Top providers of hubs and bundles
Youtube unveils its own content hub
Last week, YouTube announced the launch of its new service, Primetime Channels. Here’s the skinny:
Primetime Channels is a content hub
For no additional fee (as far as we can tell) you’ll be able to access over 30 services in one place
You can access all of this content directly through YouTube
For many cord-cutters, this might sound exciting. “All these services in one place? Yes! I’m about to save some megabucks!” Not to burst your bubble too hard here, but you aren’t going to save any money. What you will save, perhaps, is a tad bit of time clicking through apps.
That brings us to the core of the issue here: content hubs vs. content bundles.
What’s a hub, then? And do I want one?
In simple terms, a content hub is a service that allows you to access and pay for multiple services in one location. Think of it like a mall food court. Instead of having to go to Chick-fil-a and Panda Express separately, you can just go to the mall and get both in the same location, saving you time (and maybe a little cost in gas).
You might want one. It depends. Content hubs are nothing new. Amazon has offered its Prime Video Channels for years now, and it operates in the same way as YouTube’s new Prime Channels service, down to the strikingly similar names. Apple also launched its own app-based hub service Apple TV Channels in 2019, designed to keep you from having to download multiple streaming apps.
A hub is an especially great option if you’re using a streaming device with limited storage space that can’t handle dozens of different streaming apps. They also allow you to put all of your billing through a single source, making it easier to cancel your subscription.
However, if you’re in it for cost savings, what you want is a bundle, not a hub.
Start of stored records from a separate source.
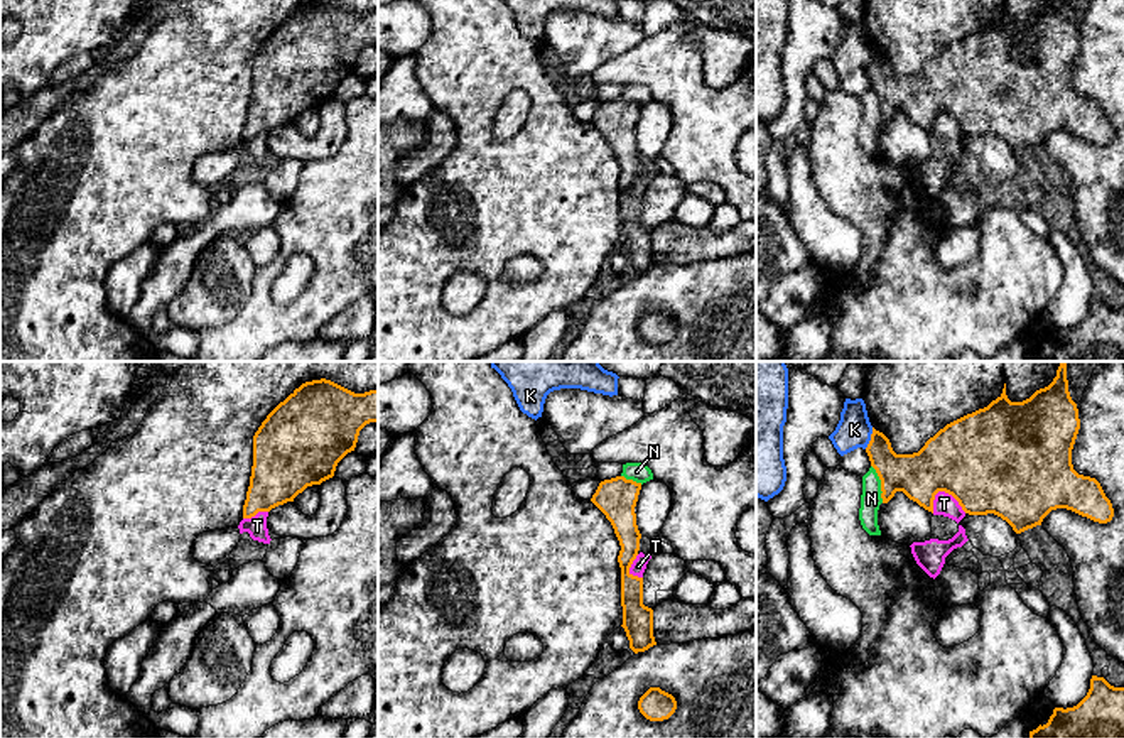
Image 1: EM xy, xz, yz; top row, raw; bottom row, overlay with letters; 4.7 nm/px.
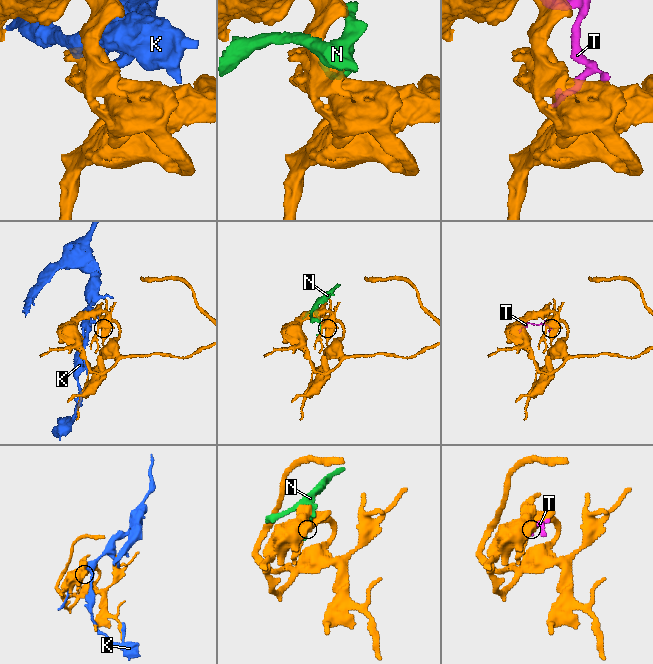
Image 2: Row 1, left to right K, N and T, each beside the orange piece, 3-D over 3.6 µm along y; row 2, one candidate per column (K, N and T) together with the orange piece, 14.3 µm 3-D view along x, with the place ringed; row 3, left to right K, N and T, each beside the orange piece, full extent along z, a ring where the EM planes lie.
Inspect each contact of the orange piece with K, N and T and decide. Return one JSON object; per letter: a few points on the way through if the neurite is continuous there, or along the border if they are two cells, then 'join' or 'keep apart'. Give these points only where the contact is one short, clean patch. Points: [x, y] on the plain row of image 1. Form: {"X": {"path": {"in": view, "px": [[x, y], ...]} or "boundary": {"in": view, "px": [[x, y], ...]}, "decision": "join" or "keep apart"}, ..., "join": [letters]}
{"K": {"decision": "keep apart"}, "N": {"decision": "keep apart"}, "T": {"decision": "keep apart"}, "join": []}

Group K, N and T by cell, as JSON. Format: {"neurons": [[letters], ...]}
{"neurons": [["K"], ["N"], ["T"]]}

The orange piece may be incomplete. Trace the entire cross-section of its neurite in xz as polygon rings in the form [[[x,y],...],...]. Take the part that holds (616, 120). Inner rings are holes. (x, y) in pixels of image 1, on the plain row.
[[[616,98],[601,103],[591,120],[611,144],[621,167],[618,177],[621,189],[621,248],[624,250],[630,270],[635,275],[657,267],[653,258],[653,231],[643,226],[643,199],[630,194],[630,189],[638,177],[641,160],[635,135],[640,111],[641,105]]]

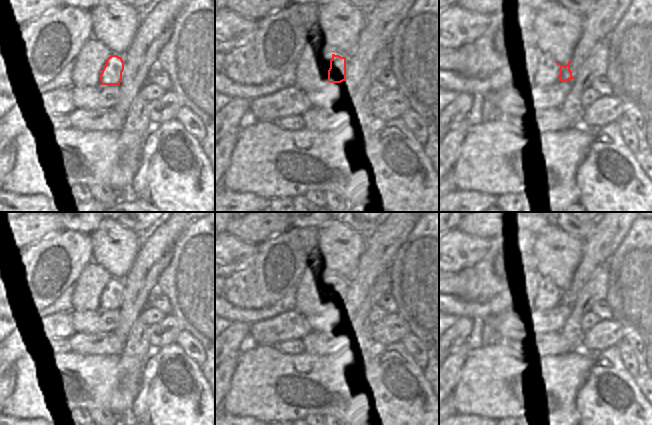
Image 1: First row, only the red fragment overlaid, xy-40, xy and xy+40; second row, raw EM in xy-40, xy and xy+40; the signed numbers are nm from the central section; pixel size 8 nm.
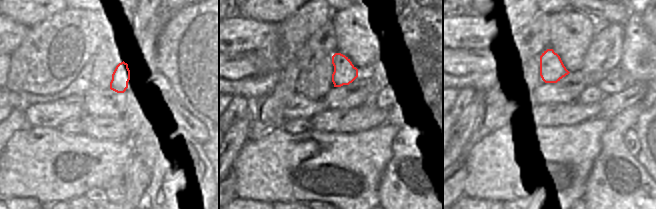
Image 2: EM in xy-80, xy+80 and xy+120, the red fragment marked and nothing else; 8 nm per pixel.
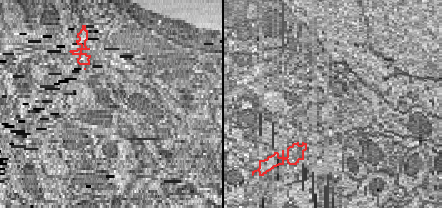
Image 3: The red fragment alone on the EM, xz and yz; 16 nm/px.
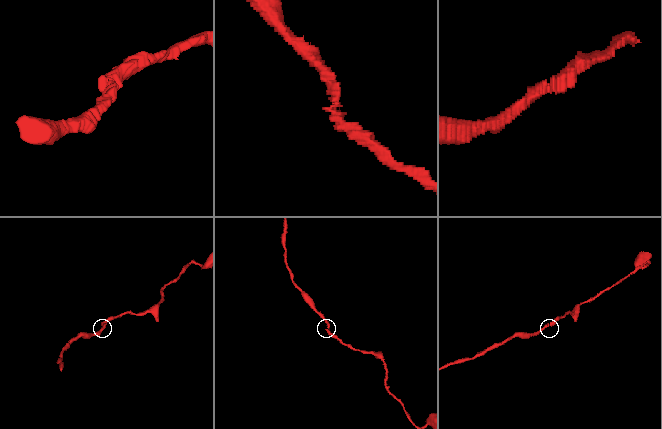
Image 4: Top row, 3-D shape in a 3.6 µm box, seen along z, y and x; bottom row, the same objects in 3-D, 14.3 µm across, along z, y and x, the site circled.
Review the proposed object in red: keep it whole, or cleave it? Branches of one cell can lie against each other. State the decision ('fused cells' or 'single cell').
single cell

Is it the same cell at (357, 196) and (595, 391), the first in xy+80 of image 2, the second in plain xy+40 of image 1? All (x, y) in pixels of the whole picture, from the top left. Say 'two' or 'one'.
two

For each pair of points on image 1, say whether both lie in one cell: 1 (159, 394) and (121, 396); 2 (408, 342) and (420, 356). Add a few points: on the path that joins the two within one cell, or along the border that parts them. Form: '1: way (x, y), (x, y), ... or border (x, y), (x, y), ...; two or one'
1: border (143, 372), (140, 389), (132, 408), (133, 414); two
2: way (411, 345), (419, 353); one

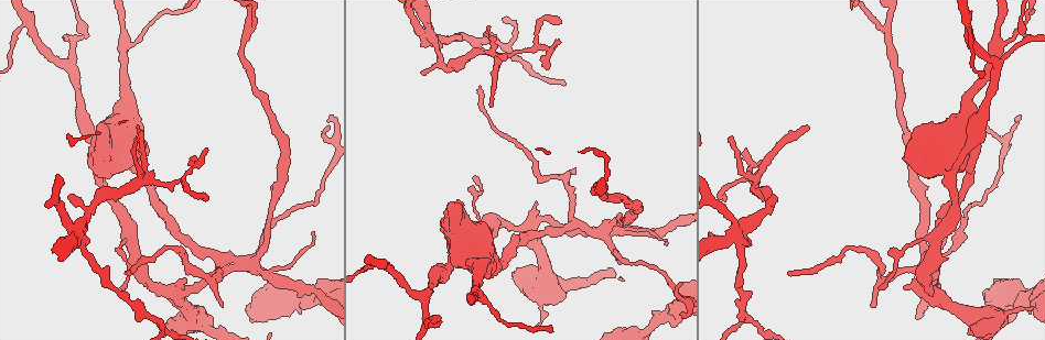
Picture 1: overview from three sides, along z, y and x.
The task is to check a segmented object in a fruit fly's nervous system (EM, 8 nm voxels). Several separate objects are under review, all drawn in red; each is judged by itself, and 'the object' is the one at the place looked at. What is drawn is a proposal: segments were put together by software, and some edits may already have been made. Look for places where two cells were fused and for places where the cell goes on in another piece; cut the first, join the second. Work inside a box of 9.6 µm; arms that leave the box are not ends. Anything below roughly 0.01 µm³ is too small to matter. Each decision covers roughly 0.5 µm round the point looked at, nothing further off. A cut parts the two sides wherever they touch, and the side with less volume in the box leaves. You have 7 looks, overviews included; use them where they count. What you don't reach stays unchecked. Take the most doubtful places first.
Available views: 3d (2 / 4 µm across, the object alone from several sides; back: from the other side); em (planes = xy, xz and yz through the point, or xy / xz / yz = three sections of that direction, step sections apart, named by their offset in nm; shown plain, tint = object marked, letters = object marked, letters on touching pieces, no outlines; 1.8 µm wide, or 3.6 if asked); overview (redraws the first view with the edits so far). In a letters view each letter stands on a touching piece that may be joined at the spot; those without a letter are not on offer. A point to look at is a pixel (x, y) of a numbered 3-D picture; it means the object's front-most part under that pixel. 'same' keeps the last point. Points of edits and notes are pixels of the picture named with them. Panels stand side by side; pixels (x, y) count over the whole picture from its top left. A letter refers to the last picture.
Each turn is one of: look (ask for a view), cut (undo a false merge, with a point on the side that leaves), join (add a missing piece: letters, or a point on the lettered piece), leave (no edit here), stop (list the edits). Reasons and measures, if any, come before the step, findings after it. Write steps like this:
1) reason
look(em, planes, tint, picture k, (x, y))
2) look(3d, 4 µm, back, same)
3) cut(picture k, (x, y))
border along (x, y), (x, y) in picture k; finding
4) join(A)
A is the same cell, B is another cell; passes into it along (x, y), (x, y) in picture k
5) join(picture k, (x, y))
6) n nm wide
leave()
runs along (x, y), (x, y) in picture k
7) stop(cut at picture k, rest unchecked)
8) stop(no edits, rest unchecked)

four arms meet
look(3d, 4 µm, picture 1, (727, 237))

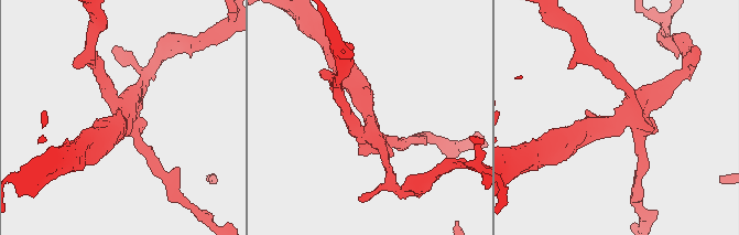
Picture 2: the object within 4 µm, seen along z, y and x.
4 arms; now the EM
look(em, yz, step 8, letters, picture 2, (619, 121))

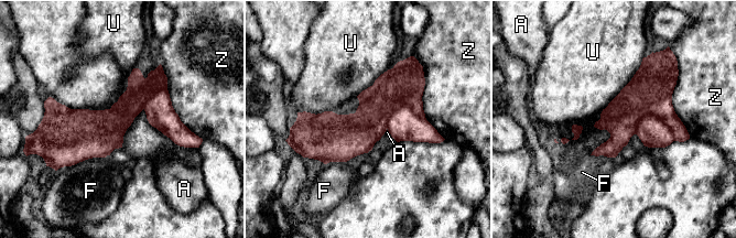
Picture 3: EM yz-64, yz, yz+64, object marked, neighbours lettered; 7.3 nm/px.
U touches over 800 nm
cut(picture 3, (652, 132))
A, F, U and Z are other cells; a second cell is stuck on

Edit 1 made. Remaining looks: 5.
tapers out
look(3d, 2 µm, picture 1, (808, 125))

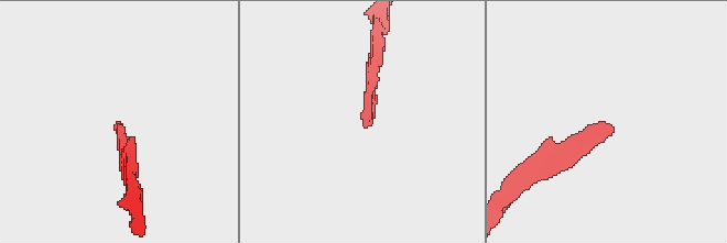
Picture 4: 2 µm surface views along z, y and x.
now the EM
look(em, planes, letters, picture 4, (607, 123))

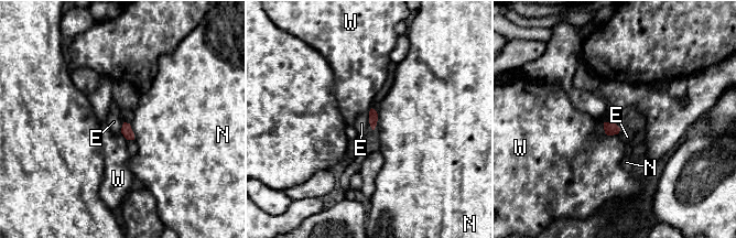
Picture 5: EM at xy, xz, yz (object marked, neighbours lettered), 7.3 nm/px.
leave()
E, N and W are other cells; border along (368, 112), (368, 122), (372, 129) in picture 5; no lettered piece goes on from it

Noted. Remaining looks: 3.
sharp bend
look(3d, 2 µm, picture 1, (142, 178))

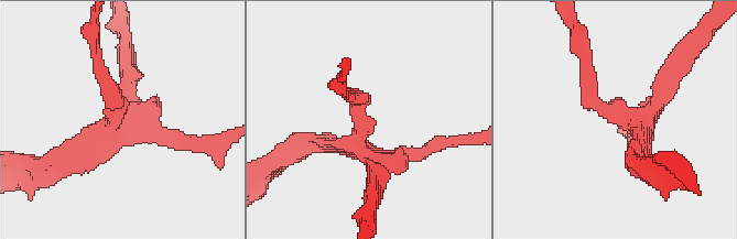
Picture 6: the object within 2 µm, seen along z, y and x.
now the EM
look(em, xy, step 8, tint, picture 6, (371, 156))

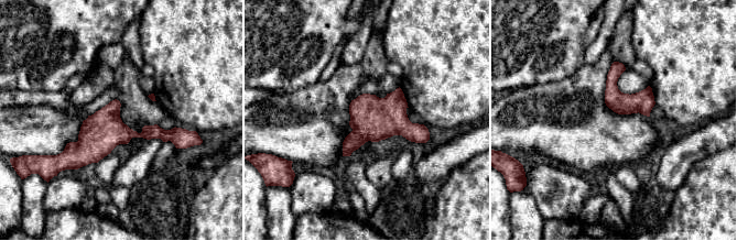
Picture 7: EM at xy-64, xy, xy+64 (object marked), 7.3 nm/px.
see the neighbours
look(em, xy, step 8, letters, same)

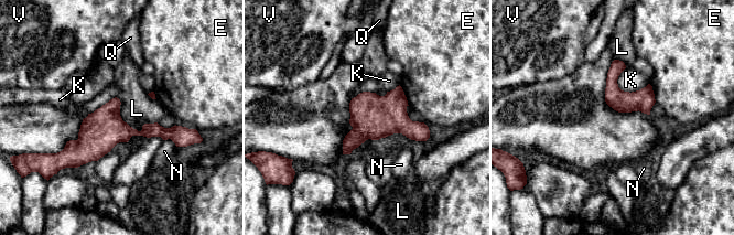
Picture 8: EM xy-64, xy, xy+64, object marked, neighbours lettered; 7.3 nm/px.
leave()
E, K, L, N, Q and V are other cells; one cell here

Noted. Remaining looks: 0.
stop(cut at picture 3, rest unchecked)

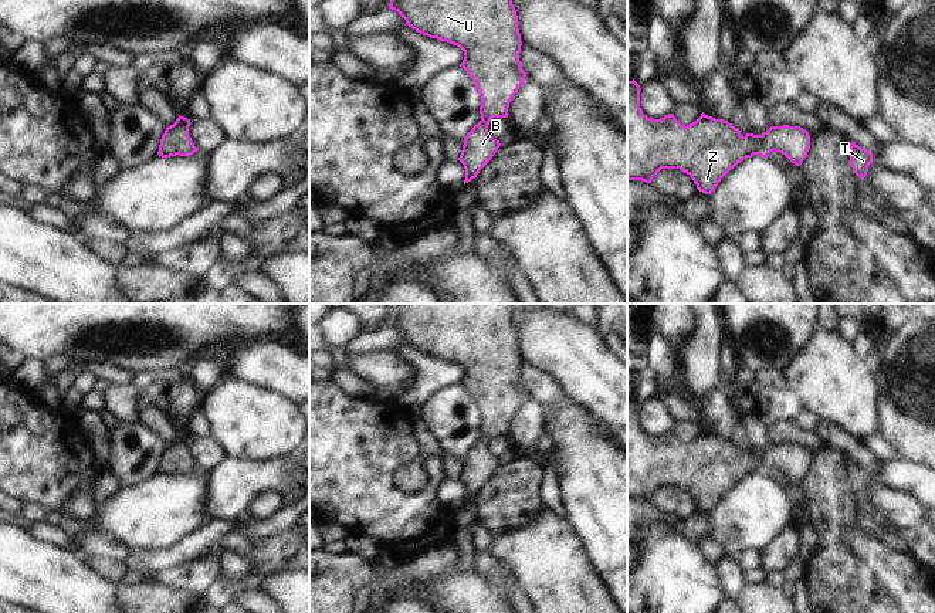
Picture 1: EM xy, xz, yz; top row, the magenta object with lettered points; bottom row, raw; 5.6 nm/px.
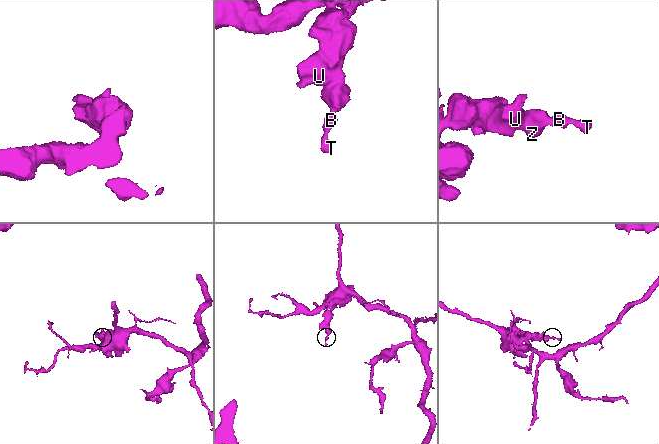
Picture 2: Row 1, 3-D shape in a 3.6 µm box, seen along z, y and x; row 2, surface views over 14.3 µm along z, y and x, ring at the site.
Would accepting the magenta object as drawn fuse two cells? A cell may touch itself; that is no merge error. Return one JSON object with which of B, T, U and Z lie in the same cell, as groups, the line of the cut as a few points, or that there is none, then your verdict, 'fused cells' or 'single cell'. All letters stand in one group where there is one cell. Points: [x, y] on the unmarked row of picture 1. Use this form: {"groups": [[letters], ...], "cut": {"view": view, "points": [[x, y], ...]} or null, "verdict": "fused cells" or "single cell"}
{"groups": [["B", "T", "U", "Z"]], "cut": null, "verdict": "single cell"}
Bundles are the money savers
Now, a content bundle is a service that combines multiple services together for a single cost. Typically, with a bundle, you get an overall discount on the services. Like a hub, you have access to all of those services in one place, but you also are paying for all of them together for one price.
Anyone who’s been to a fast food restaurant of any kind is familiar with bundles. Put a bunch of different things together that would be more expensive separately, charge a little discount for each, and boom. You’ve got a meal de-, er, content bundle.
The perfect example of a content bundle in today’s streaming market is Hulu + Live TV. That bundle comes with 4 main components. Individually, the costs look like this:
Hulu’s on-demand service: $7.99/mo or $4.99/mo (with or without ads)
Dozens of live TV services: Cable TV bundles can cost anywhere from $35-$150 a month
Altogether, you’re looking at $60~180 a month for these 4 services, depending on the plans you choose. The Hulu + Live TV bundle caps at $75.99/month (with no ads for Hulu and Disney+). Now, Disney currently doesn’t allow you to access each of these services in one location (hence, it’s a bundle true to form and not a hub). But for the cost savings, the extra time switching between apps is probably worth it for most subscribers.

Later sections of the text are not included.